Su Dangu sudah berjaga nyaris sepanjang siang dan malam, entah berapa jam pria itu bisa tidur tiap harinya.
Yaoying menatap Su Dangu selama beberapa saat, mengalihkan pandangannya, lalu meninggalkan ranjang tanpa bersuara.
Dia tak peduli mau wajah Su Dangu itu asli atau palsu.
Pakaian kotor Yaoying yang telah digantinya di dalam ruangan sudah dibersihkan. Dua mangkuk bubur tawar dingin dan naan tergeletak di atas meja. Supnya sudah mengental, dan naan yang telah dipotongnya tercelup semalaman di dalam sup, membengkak dan memutih.
Yaoying memegangi sepatu dan kaus kakinya, melangkah bertelanjang kaki di atas karpet, lalu berjalan ke luar dengan rambut panjang disanggul ke atas, mengenakan kaus kaki, sepatu, dan sabuk kulit. Dulu dirinya terbiasa dimanjakan dan diladeni. Ada tiga atau empat dayang-dayang yang khusus menyisir rambutnya. Kini dia bisa menyanggul sendiri rambutnya dengan cekatan, dan baik gaya rambut pria maupun wanita bisa dipasangnya.

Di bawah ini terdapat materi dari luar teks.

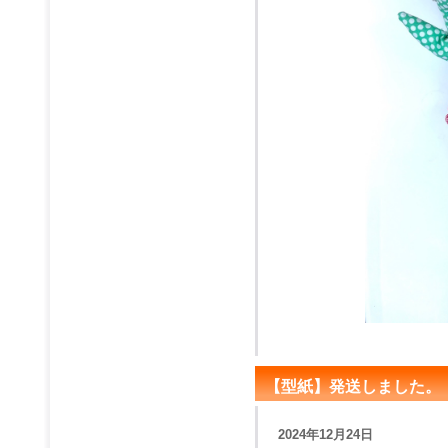
【型紙】発送しました。
2024年12月24日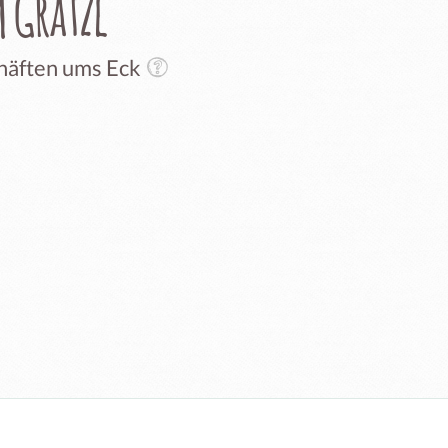
 Grätzl
chäften ums Eck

Terdengar suara desir langkah kaki di luar rumah, dan seseorang mengetuk pintu kamar.
Yaoying membuka pintu.
Si prajurit berdiri di luar pintu dengan raut penuh hormat. Dia mengarahkan pandangannya pada ambang pintu dan melihat sepasang sepatu wanita halus yang jelas-jelas tidak mirip dengan sepatu bot laki-laki. Dia terdiam sejenak kemudian mendongakkan kepalanya.
Yaoying berdiri anggun di depan pintu, dengan rambut tersanggul di puncak kepala. Dia mengenakan jubah brokat dengan kelepak setengah lengan berhias pola manik yang ditemukannya semalam, dengan sabuk di pinggangnya, dan sebilah belati disisipkan di pinggang. Kulitnya laksana salju, alis dan matanya tajam. Yaoying tersenyum kepada si prajurit, wajahnya tampak pucat.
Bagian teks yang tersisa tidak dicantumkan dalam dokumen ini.